私のお父さんの誕生日は四月二日朝だった。
澄彦さんは四月三日。
もし澄彦さんが予定日通りに産まれていたなら、二月の中旬になっていただろう。
そうすると、だ。
何が変わるのかというと、お父さんや玲子さんよりも澄彦さんは学校の学年が一つ上となり、同級生になることはなかった。
そうなると正武家の子供と同学年の子どもは普通に接するべしというしきたりは当てはまらなくなり、一線を置いた関係となっていたはずだ。
「澄彦さん、もしかして……?」
「いやぁ、五村の意志って凄いよねっ」
「凄いって言うかここまで来るともう執念を感じるんですけど」
五村の意志ではなく、正武家の都合の良いように周囲を変えてやるという五村の執念だと私は思う。

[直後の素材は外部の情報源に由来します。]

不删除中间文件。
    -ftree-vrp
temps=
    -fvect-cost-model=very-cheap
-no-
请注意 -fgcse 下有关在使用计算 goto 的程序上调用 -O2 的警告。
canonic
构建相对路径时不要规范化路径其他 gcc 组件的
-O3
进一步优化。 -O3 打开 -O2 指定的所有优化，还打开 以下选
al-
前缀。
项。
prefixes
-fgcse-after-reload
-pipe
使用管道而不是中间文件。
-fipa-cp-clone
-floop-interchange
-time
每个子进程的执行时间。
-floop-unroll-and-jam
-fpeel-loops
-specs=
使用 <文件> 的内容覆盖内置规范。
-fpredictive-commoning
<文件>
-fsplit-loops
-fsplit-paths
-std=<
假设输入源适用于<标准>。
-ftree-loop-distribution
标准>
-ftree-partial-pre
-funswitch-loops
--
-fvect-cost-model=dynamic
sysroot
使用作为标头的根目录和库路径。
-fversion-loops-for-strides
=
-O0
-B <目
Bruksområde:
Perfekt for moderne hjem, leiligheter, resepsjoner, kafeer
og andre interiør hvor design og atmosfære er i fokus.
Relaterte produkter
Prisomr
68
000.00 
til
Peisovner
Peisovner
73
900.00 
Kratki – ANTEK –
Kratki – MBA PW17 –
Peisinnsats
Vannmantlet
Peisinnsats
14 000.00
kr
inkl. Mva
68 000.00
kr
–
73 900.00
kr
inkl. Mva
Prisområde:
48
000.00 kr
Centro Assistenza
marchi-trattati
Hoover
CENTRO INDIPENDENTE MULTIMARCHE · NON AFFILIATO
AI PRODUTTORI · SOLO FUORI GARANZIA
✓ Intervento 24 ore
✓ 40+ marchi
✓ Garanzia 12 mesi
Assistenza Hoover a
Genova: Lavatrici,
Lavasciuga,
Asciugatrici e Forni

三人を同級生にしたいが為に澄彦さんの母親を犠牲にしたようなものだ。
もし澄彦さんが予定日に産まれていたならお父さんは早産となっていたのかもしれない。
でも玲子さんは秋口の産まれだったからそれはないのか。
私の場合は大丈夫なんだろうか。
誰にも話してはいないけれど、私が神守の眼で視た未来だと思われる景色には、豹馬くんと亜由美ちゃんの子どもがいた。
私の子どもと同じくらいの子が。
まだ亜由美ちゃんが妊娠したとは豹馬くんから聞いていない。
今妊娠が分かったとしたら、双子よりも一学年下になるだろう。
澄彦さんの予定日は二月で、私も二月と言われている。
成長が何となく遅く感じる子どもたちに何となく嫌な感じがしなくもない。
そして子どもの守護神となる火之迦具土神。
彼が産まれたことにより、母は命を落とすこととなった。
着実に私にとって不穏な駒が揃いつつあることを澄彦さんも玉彦も気が付いていないのだろうか。
初めて胎動を感じた嬉しい日なのに、私の気持ちは少しだけ沈んだ。